- TEXTE EXTRAIT

========================================================================

Ultra Q: The Movie
Legend of the Stars
(1990)
Il sera difficile d’expliquer à un occidental l’importance de la série Ultra Q, mais on pourra résumer en disant que sans elle, l’icône populaire qu’est Ultraman n’aurait sans doute jamais vu le jour. Ce super-héros capable de grandir à volonté est probablement le plus grand représentant du tokusatsu à lui seul, en tout cas à la petite lucarne, et est au moins autant responsable que le lézard atomique de l’importance qu’ont les monstres géants au Japon. Mais avant sa première apparition, il y a eu une sorte prototype (qui lui a en partie donnée son nom) fonctionnant sur le même principe: chaque épisode présentait une créature gigantesque et menaçante à travers une orgie de petites maquettes et de costumes en caoutchouc, et cette fois point de robots extraterrestres pour régler le problème. Préfigurant un peu les X-Files, le show montrait un trio de journalistes enquêter chaque semaine sur les phénomènes paranormaux dans une ambiance parfois pas loin du film d’horreur.
Bon, en réalité l’ambiance générale était une véritable girouette et les histoires comiques ou parodiques côtoyaient sans problèmes les intrigues plus tragiques ou paranoïaques, mais dans tous les cas la chose fit son petit effet à l’époque, bien aidée il est vrai par une générique d’ouverture réussi. Si elle avait continuée quelques années supplémentaires on aurait sans doute pu la considérer comme un équivalent nippon de La Quatrième Dimension, mais les producteurs changèrent leur concept afin d’entrer dans un cadre plus familiale et ainsi agrandir leur audience: la couleur remplaça le noir et blanc, l’action se substitua au mystère et surtout un extraterrestre étincelant prit la place des reporters humains. Pari réussi puisque la franchise persiste encore de nos jours tandis que Ultra Q est pratiquement oublié de toutes les mémoires malgré de minuscules retours durant les années 2000 (Ultra Q: Dark Fantasy) et 2010 (Neo Ultra Q).

========================================================================

- DONNÉES FOURNIES
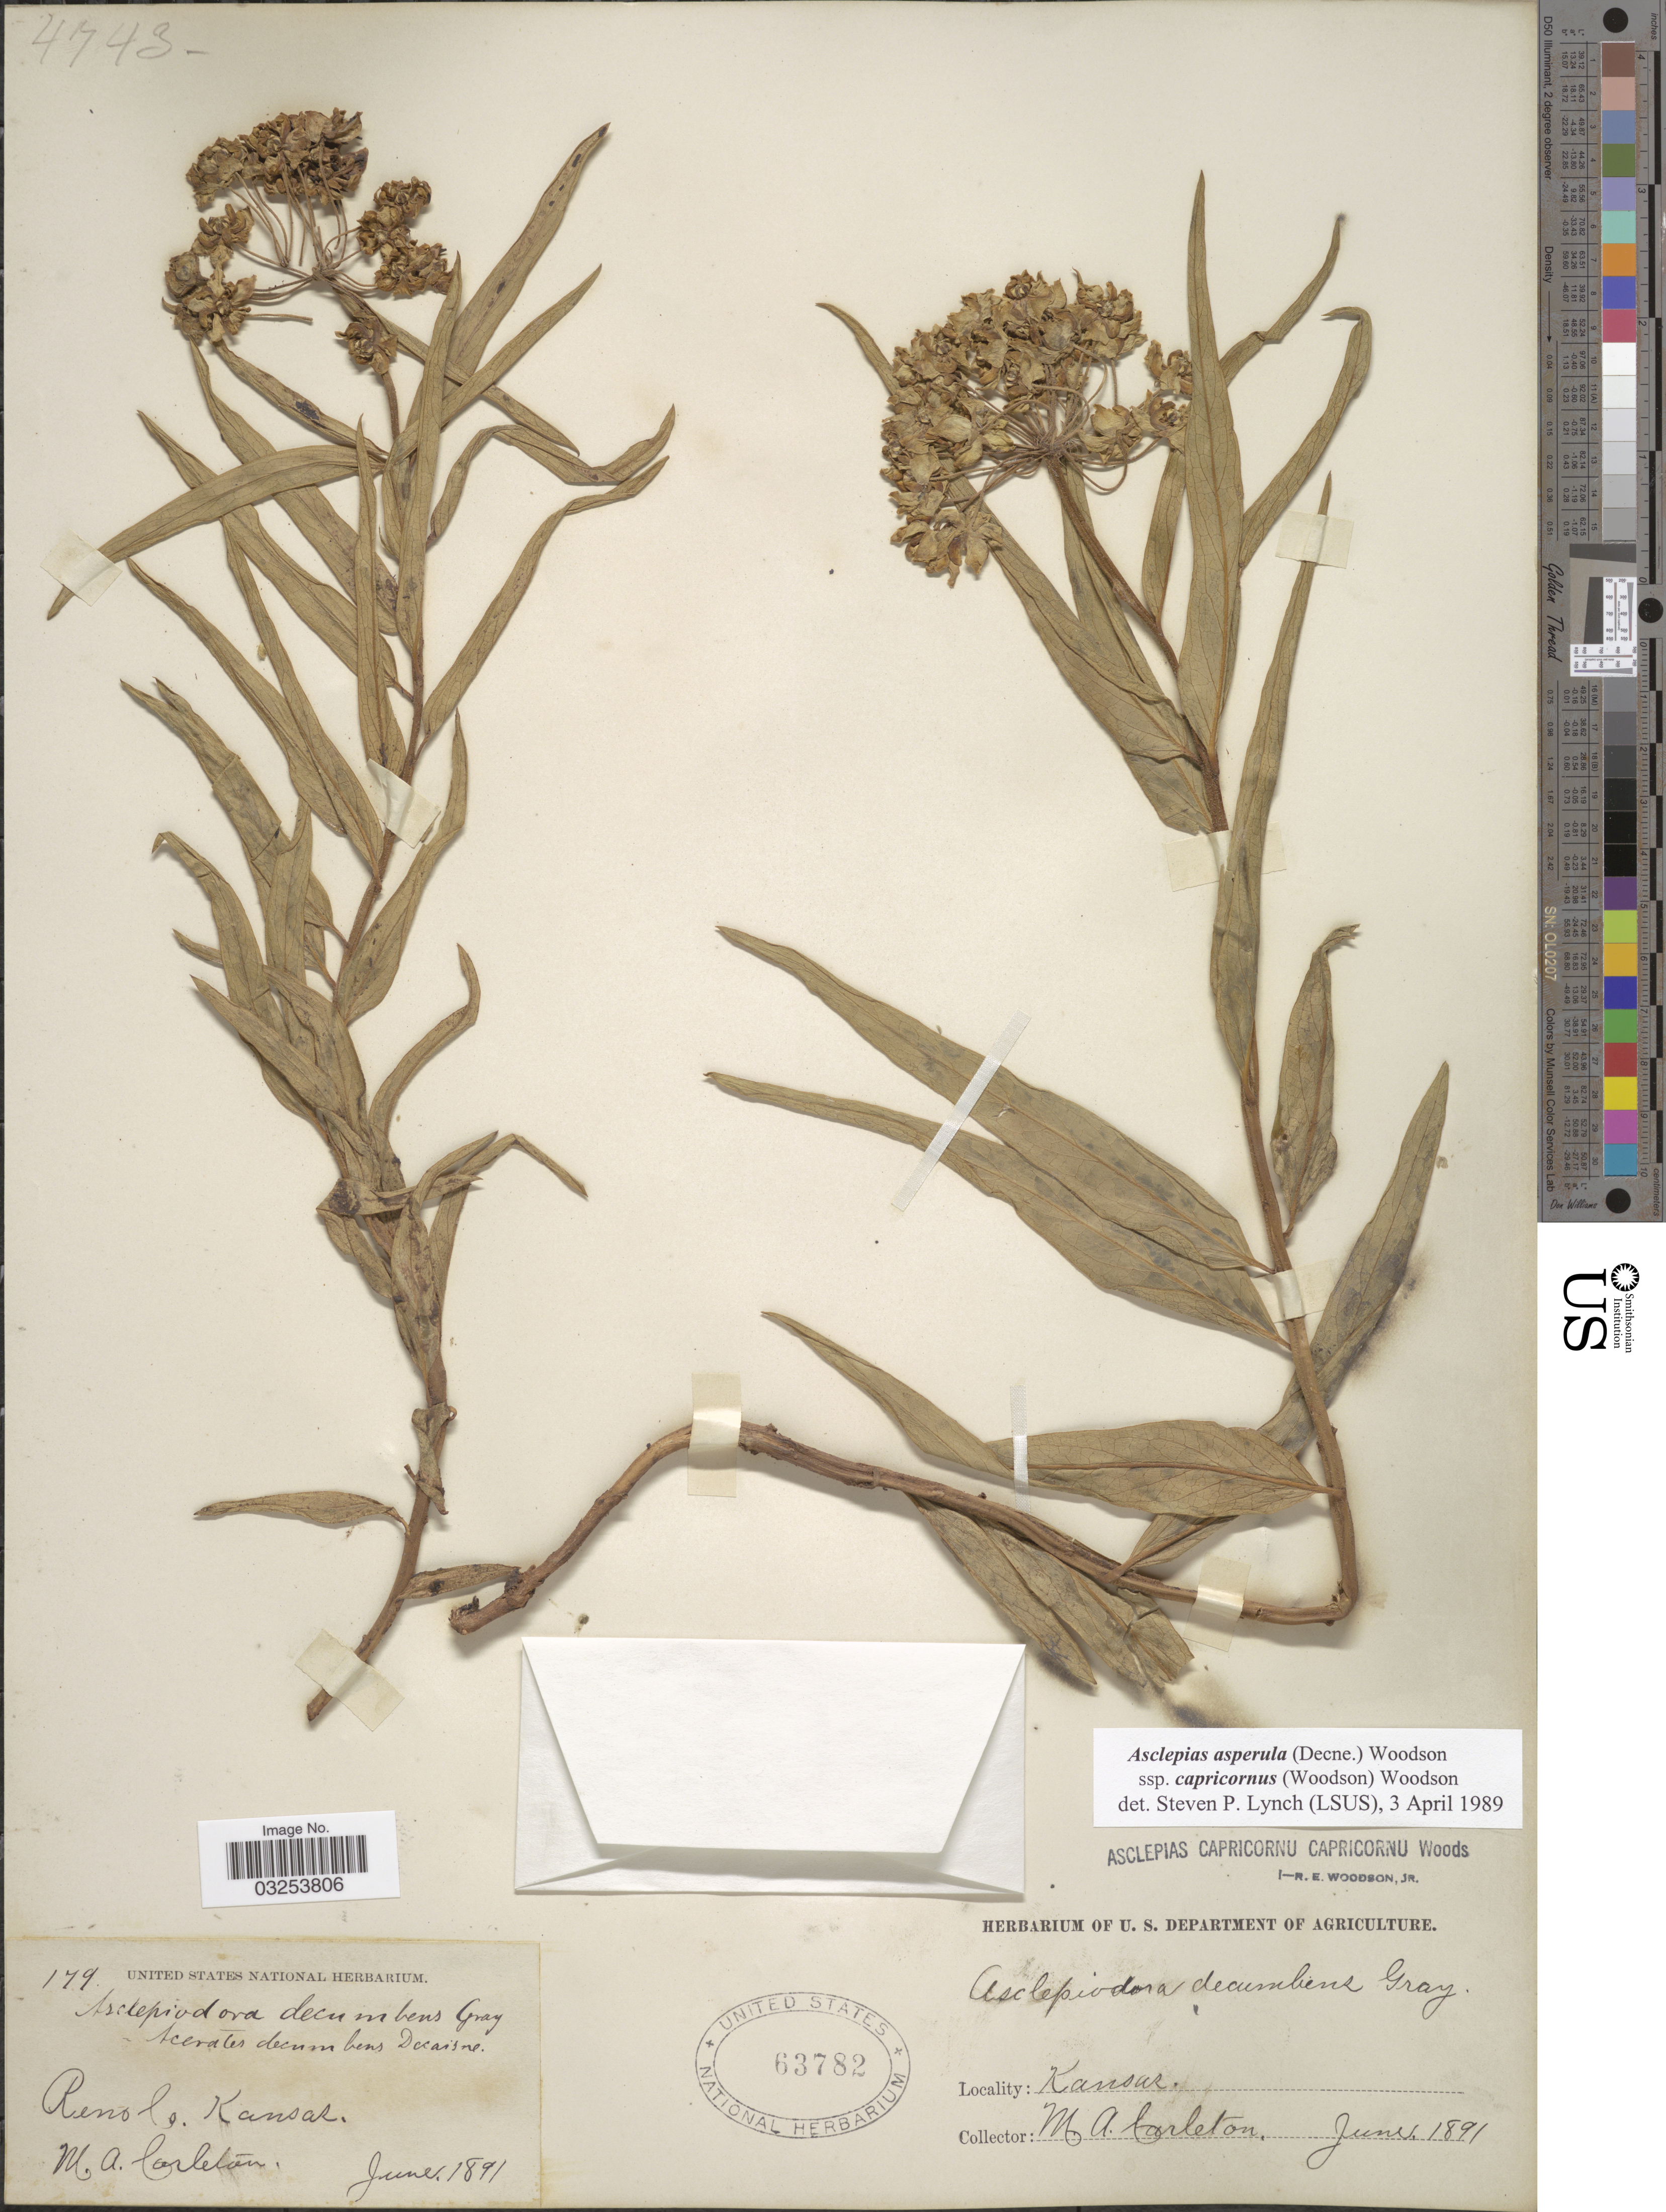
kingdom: Plantae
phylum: Tracheophyta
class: Magnoliopsida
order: Gentianales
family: Apocynaceae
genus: Asclepias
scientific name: Asclepias asperula subsp. capricornus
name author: Woodson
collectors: M. A. Carleton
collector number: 179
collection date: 1891-06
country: United States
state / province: Kansas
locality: Reno Co.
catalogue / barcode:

========================================================================

- PETIT PROBLÈME 1
D'après le texte sur Ultra Q, quels changements les producteurs apportèrent-ils à leur concept pour élargir leur audience ? Citez-les tous.
- PETIT PROBLÈME 2
Poursuivez le texte sur Ultra Q à partir de sa dernière phrase.

- CORRIGÉ 1
- La couleur remplaça le noir et blanc.
- L'action se substitua au mystère.
- Un extraterrestre étincelant prit la place des reporters humains.

- CORRIGÉ 2
Des tentatives ratées, ne recapturant jamais l’atmosphère de l’original, auxquelles ce rajoute cette version cinéma plutôt obscure réalisée en 1990, soit au tout début de ce que l’on nomme l’ère Heisei. Une période de modernité pour le tokusatsu, qui généralement se débarrasse de l’aspect kitsch et rétro des décades précédentes pour embrasser un réalisme plus sombre. Godzilla redevient un monstre, Gamera n’est plus vraiment l’ami des enfants et Ultraman… traverse une bien mauvaise passe depuis sa dernière incarnation en 1981. Tsuburaya Productions semble peiner depuis la conclusion de l’ère Shōwa et les apparitions de son héros deviennent occasionnelles: quelques dessins animés destinés aux plus jeunes (Ultraman Graffiti, Ultraman Kids), deux films (Ultraman Story, Ultraman Zoffy) et c’est à peu près tout sur une bonne dizaine d’années. Difficile de comprendre pourquoi la compagnie décida de ressusciter Ultra Q à ce moment là…
Mais l’idée tombe plutôt bien car si Ultra Q pouvait être vu comme un précurseur des X-Files, Ultra Q: The Movie pourrait aussi bien en être le prologue puisque trois ans plus tard la série américaine provoquera un engouement international pour les soucoupes volantes, les conspirations et l’Étrange. D’ailleurs c’est exactement sur ces éléments que le long métrage se concentre, faisant presque abstraction du monstre géant qui n’apparait ici que deux ou trois fois, très brièvement. Le scénario lui préfère une lente exploration du folklore japonaise, qu’il recontextualise dans un cadre très contemporain tout en y injectant des éléments de science-fiction. Les journalistes y croisent un culte limite Lovecraftien, enquêtent à propos de morts inexplicables et font une rencontre du Troisième Type tout en réalisant que leurs contes et légendes n’ont rien de fictif. Toute la formule de Chris Carter se retrouve donc ici et sans le moindre second degré.
Cela ne plaira sans doute pas aux puristes, mais à l’époque il ne devait plus y en avoir beaucoup. Cela permet également aux producteurs de se distancer un peu d’Ultraman et de proposer une aventure unique et adulte qui s’éloigne des schémas habituels des kaiju eiga. On pourra arguer que c’est peut-être pour cette raison que l’équipe initiale en charge du projet, le réalisateur Shusuke Kaneko et le scénariste Kazunori Ito, qui accoucheront de la géniale trilogie Gamera, fut remplacée. A leur place vient le cinéaste Akkio Jissoji, un fidèle de la Tsuburaya depuis les années 60 qui a justement débuté sa carrière avec un documentaire sur Ultra Q, et notamment metteur en scène du live action Tokyo: The Last Megalopolis ainsi que de plusieurs adaptation de romans d’Edogawa Rampo. Et avec lui Mamoru Sasaki, également un partenaire de longue date de la firme qui a travaillé plusieurs fois avec le subversif Nagisa Ôshima, auteur de L’Empire des Sens et de Furyo.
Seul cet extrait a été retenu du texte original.